Does this look okay now?

TFM

 

[Vuldoraq]

Yeah it seems much better. It's less than the period when 1 amp flows, which it should be considering we said the solenoid was opposing the Earth's magnetic field. A good test would be too sub in a higher value of current, say 3 Amps and see what period you get for the oscillations.

 

[TFM]

Okay so testing it out:

$$T = \sqrt{\frac{((80\mu_0) - (2*10^{-4})}{4 \pi^2} \frac{4 \pi^2}{((\mu_0 20 I_{current}) - (B_Earth))}}$$

$$T = \sqrt{\frac{((80\mu_0) - (2*10^{-4})}{((\mu_0 20 I_{current}) - (B_Earth))}}$$


I= 3:


$$T = \sqrt{\frac{((80\mu_0) - (2*10^{-4})}{((\mu_0 20 * 3) - 5 * 10^-5)}}$$

\mu_0 = 4pi * 10 ^{-7}

$$T = \sqrt{\frac{((80(4\pi * 10 ^{-7})) - (2*10^{-4})}{((4\pi * 10 ^{-7} * 20 * 3) - 5 * 10^-5)}}$$


$$T = \sqrt{\frac{-9.95 * 10^{-5}}{((4\pi * 10 ^{-7} * 20 * 3) - 5 * 10^-5)}}$$

$$T = \sqrt{\frac{-9.95 * 10^{-5}}{2.54 * 10^{-5}}$$

I've obviously done something wrong here, since it's giving me the square root of a negative?

TFM

 

[Vuldoraq]

No you did the right thing.

It could be our model isn't valid beyond 2 Amps, maybe we did something wrong or you can perhaps ignore the negative, since it pertains to the direction of the total B-field and we only want the magnitude.

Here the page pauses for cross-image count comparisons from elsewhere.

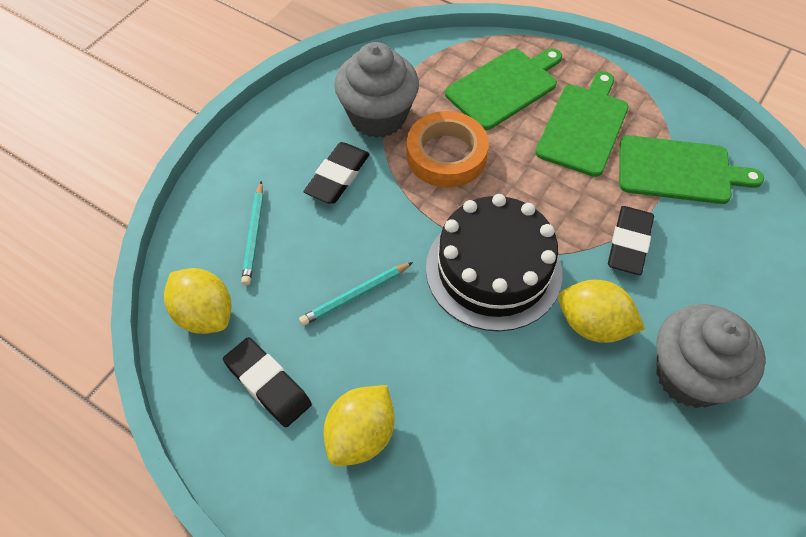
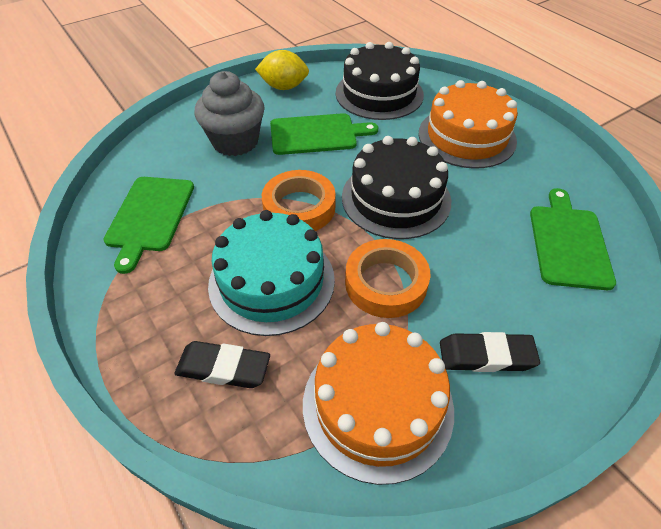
black cake: 1 -> 2
black eraser: 3 -> 2
grey cupcake: 2 -> 1
orange cake: 0 -> 2
orange tape: 1 -> 2
turquoise cake: 0 -> 1
turquoise pencil: 2 -> 0
yellow lemon: 3 -> 1

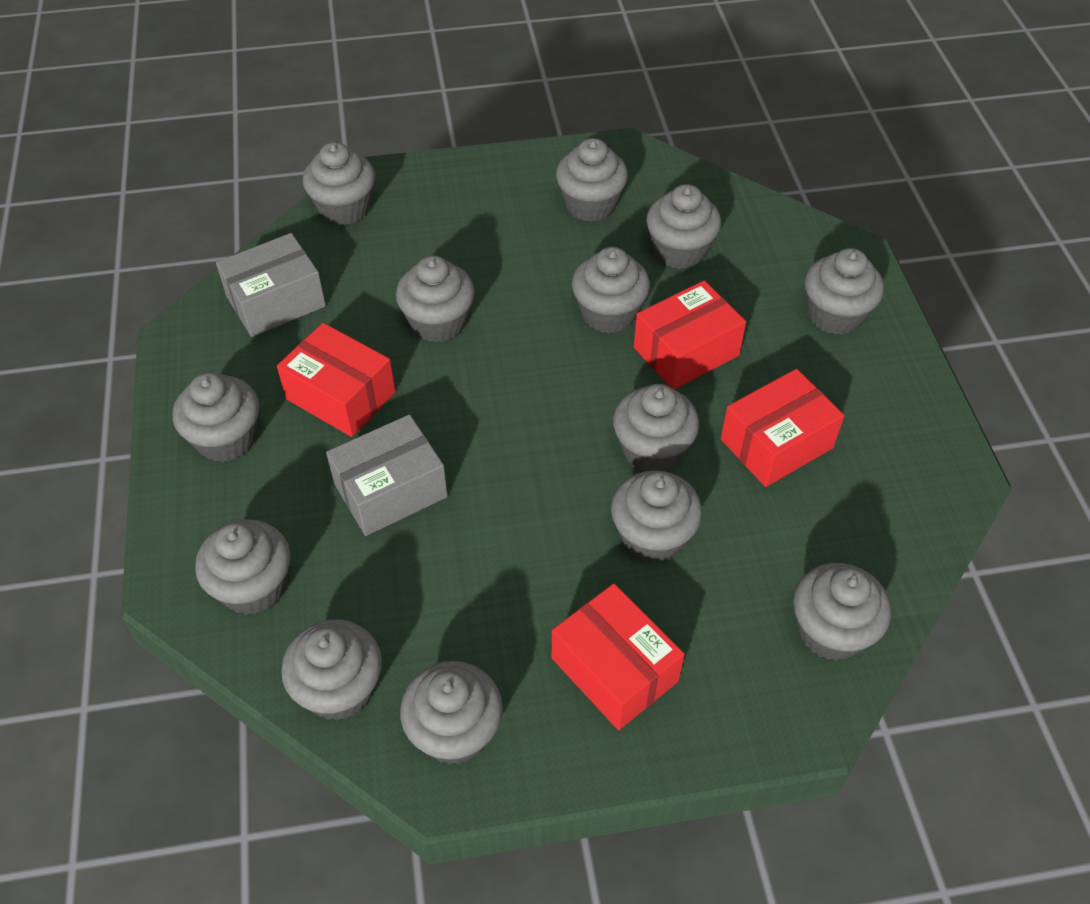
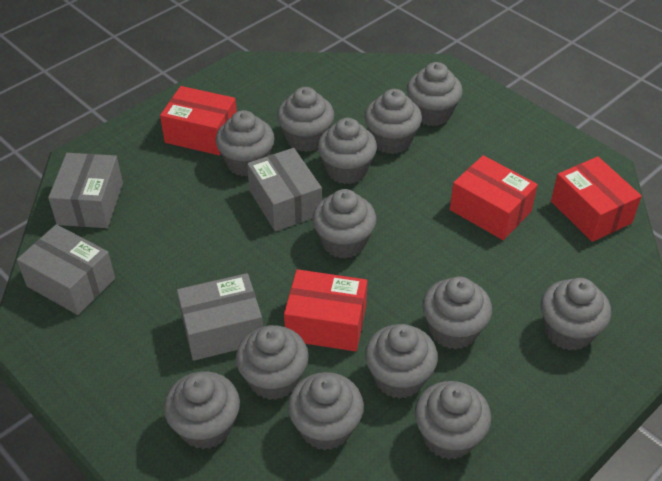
grey box: 2 -> 4

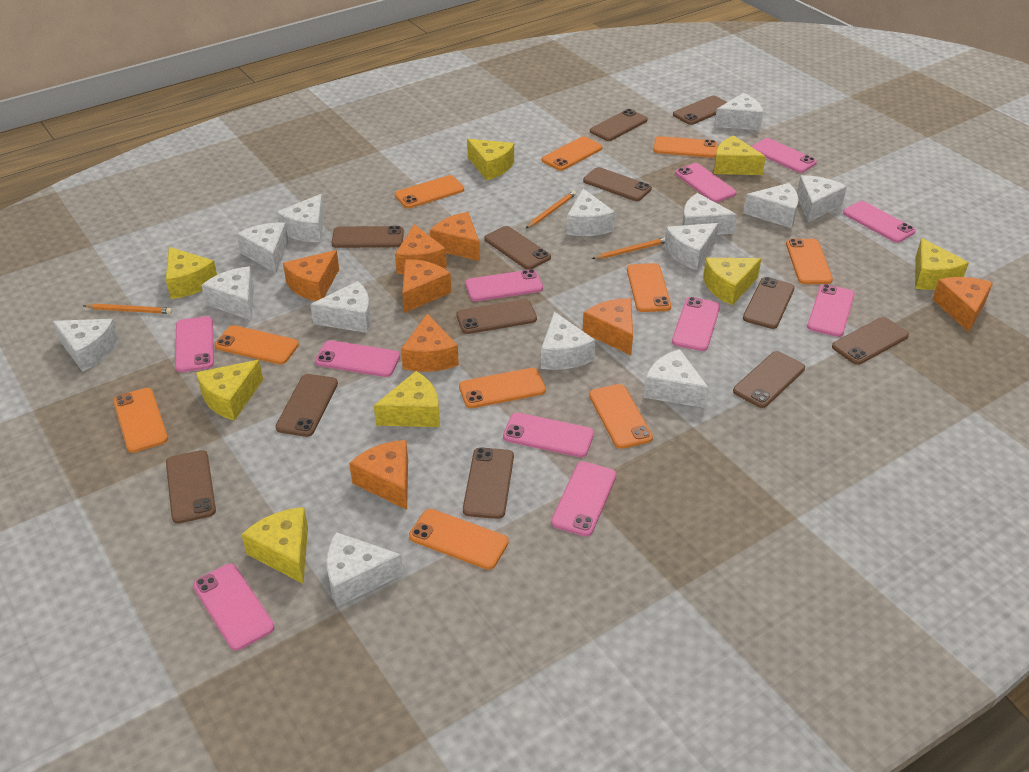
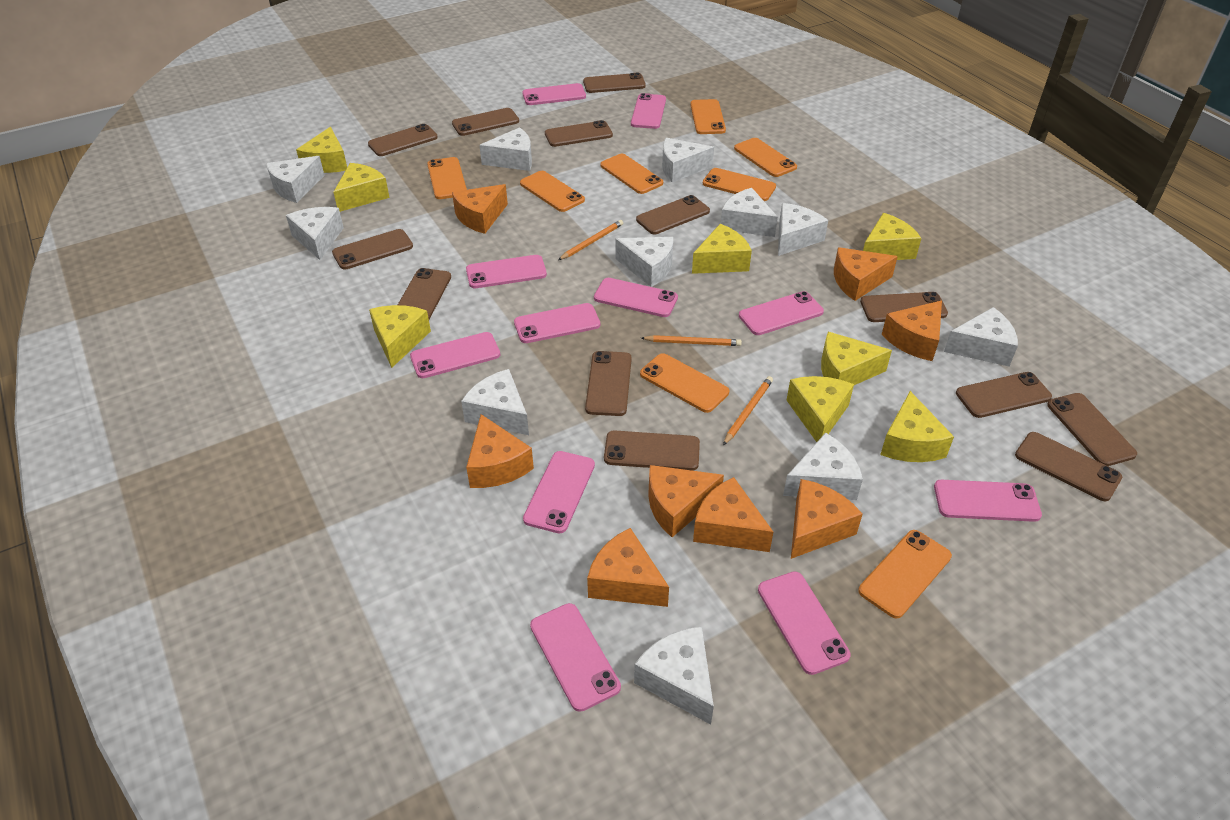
brown phone: 12 -> 13
orange phone: 10 -> 8
white cheese: 14 -> 11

If you do ignore the negative you get 1.98 s, which is close to the period with 1 Amp, which you would expect it to be.

I'm not sure...

 

[Vuldoraq]

I think that when the solenoids field exceeds the Eaths the magnet will flip around and align with the solenoid instead. That means in our predefined coordinate system the magnet dipole gets reversed, and so another minus sign comes in and cancels the one from the solenoid field exceeding the Earths. Does that make sense?